In its newsletter, the National Education Associationaddressed air conditioning concerns. In the newsletter, Joseph G. Allen, director of Harvard University's Healthy Buildings Program, said it is "unthinkable" that schools need to close due to heat.
"We’ve been in the sick building era for over 40 years, and we've neglected our school building," he said in the NEA's newsletter. "It’s just something we’ve tolerated, and I’m not sure why.
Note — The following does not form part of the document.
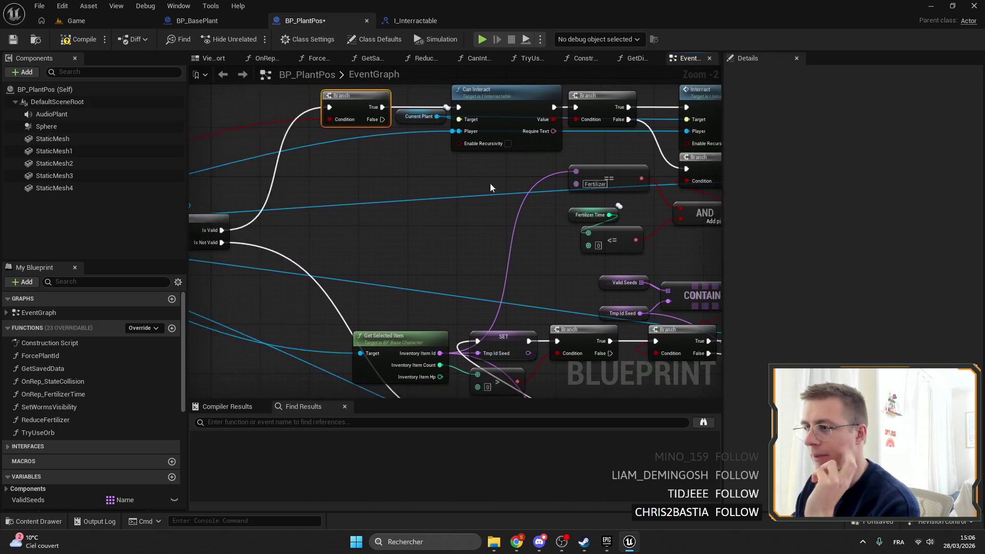
{"action": "scroll", "coordinate": [431, 107], "scroll_direction": "down", "scroll_amount": 2}
{"action": "left_click_drag", "start_coordinate": [432, 108], "coordinate": [413, 169]}
{"action": "scroll", "coordinate": [474, 157], "scroll_direction": "up", "scroll_amount": 4}
{"action": "left_click_drag", "start_coordinate": [475, 156], "coordinate": [476, 156]}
We know that good ventilation and filtration are key to student health, student thinking, and student performance, and yet closing schools has become our new reality."
A 2020 report from the Government Accountability Office found that over 40% of schools need new or replacement HVAC systems. The GAO noted that "without air conditioning, schools relied on open windows and fans, which were not always effective at cooling buildings to safe temperatures for students and staff."
With schools closing during extreme heat, the burden to keep kids safe during the day shifts from schools to parents. In Michigan, schools closed on Friday due to heat. After a three-day weekend, parents are once again trying to figure out child care.
"They were off on Friday as well. I wasn't ready for that so that was a surprise," Aubrielle Kituuma, whose children attend the Southfield Public School District in Michigan,told Scripps News Detroit. "So now we go from Friday to Monday and now Tuesday so it definitely requires some extra planning to accommodate that."